I had just used Google to find a list of the jokes & read them aloud, to the delight of kindergartener and his younger brother. (Younger brother asked: Mommy, what's Google?) Then kindergartener got bumped to an unconnected computer so I could do something else, probably blog. So he went into his MS Word software and typed the above. He asked me how to spell "com", but the rest was his idea.

He figured out this WWW stuff himself from watching PBS, I think, and from looking over my shoulder.

I'll have to explain to him about browser software next.

October 29, 2005

Wikipedia

How many of you knew that Wikipedia, the online free encyclopedia, is written entirely by the public? Anybody can post to Wikipedia and anybody can revise anything on it.

Since I started grad school at a small, selective liberal arts college, I've been staggered at how many people, students and faculty alike, use Wikipedia as a reference. The head reference librarian, trying to help me find out something about Islam, searched Wikipedia. Classmates and teachers pass around links to Wikipedia definitions.

Well, folks, try looking up some subject about which you know a great deal. Choose something that's a little obscure. Months ago I happened to look up the country of Lebanon, and found that the entry covering my hometown seemed to have been written by an Israeli. One tipoff was he insisted on spelling the name in an Anglicization of the Hebrew, and gave three different Hebrew versions. By the time you read this, the entry will have been edited. If you click on "discussion" you will see my disgusted critique. If you click on Edit, you can change the entry at will.

What if I decided to write up an entry for Lod*, Israel? I have lots of Palestinian friends from Lidda, the town's name until 1948. Never mind that I'm not an historian or scholar, and that I have my own particular Lebanese-American point of view. I could click over right this minute and write up whatever I want about Lod. Perhaps some alert Wiki-minder might notice the change, and if it's egregious, they might change it back. But if the town or the country or whatever the topic is obscure enough, perhaps not.

I love Wikipedia, don't get me wrong, but the way people use it leads me to believe that many don't understand its true nature.

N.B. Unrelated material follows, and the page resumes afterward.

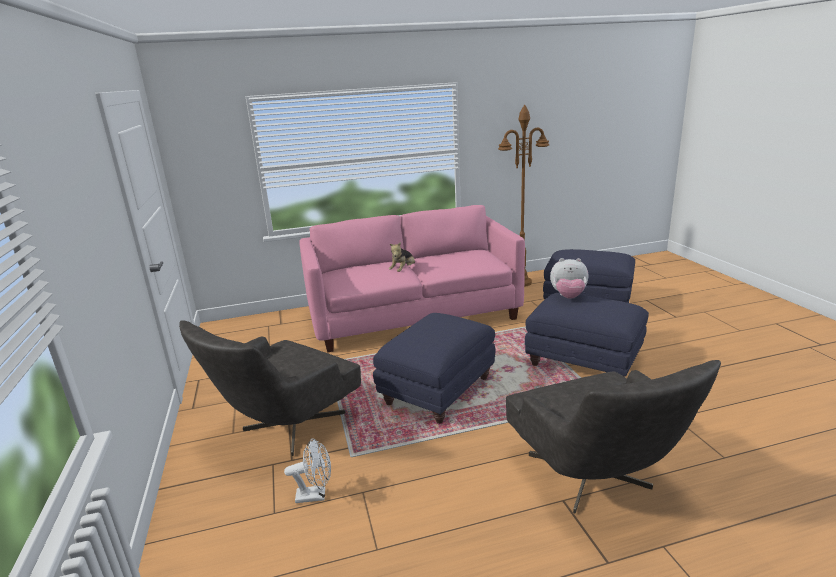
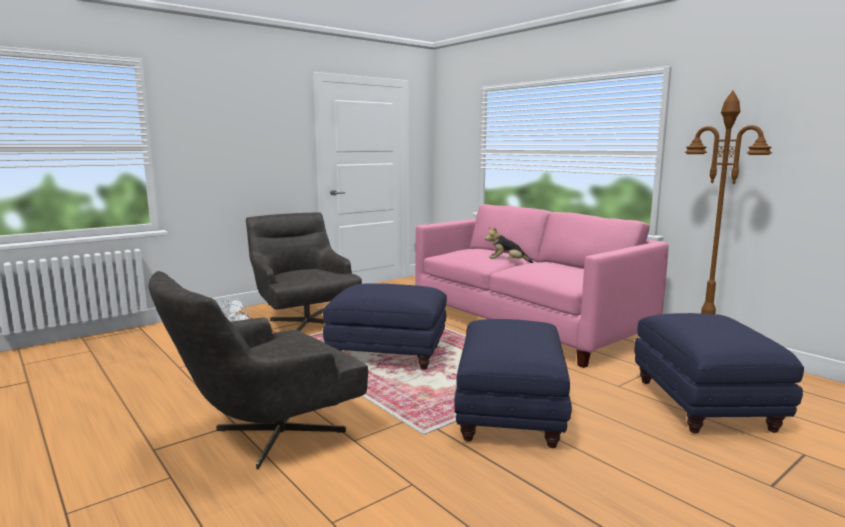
camera: 65 degrees right, 10 degrees down
(285, 430) = (304, 320): grey armchair -> grey armchair turned 45 degrees clockwise
(568, 297) = (530, 324): plush toy -> none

The software for Wikipedia, and any other wiki, allows anybody to contribute, edit, revise or delete anything. Do you understand what that means? Any entry in the place can be slapped up by anybody. There is no editor in charge, only lots of busybodies who look at changes to see if they're malicious. It's the collective mind at work.

This can sometimes lead to good information. It can sometimes lead to weird information, or bad information.

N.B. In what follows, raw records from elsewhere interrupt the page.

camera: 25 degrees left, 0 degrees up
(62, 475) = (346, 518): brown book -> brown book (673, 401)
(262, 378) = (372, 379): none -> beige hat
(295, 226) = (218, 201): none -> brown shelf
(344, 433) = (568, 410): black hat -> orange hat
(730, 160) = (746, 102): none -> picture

In Wikis, as in anything else, let the reader beware.

Rebecca Blood pointed me to the Guardian article that sparked this: can you trust Wikipedia?

*Lod, Israel, according to Wikipedia, is the hometown of St. George, the patron saint of my father's village. Which may explain the name of one of its infamous sons. Read about him if you want a sample of the Wikipedia way.

You gotta love Wikipedia - but carefully.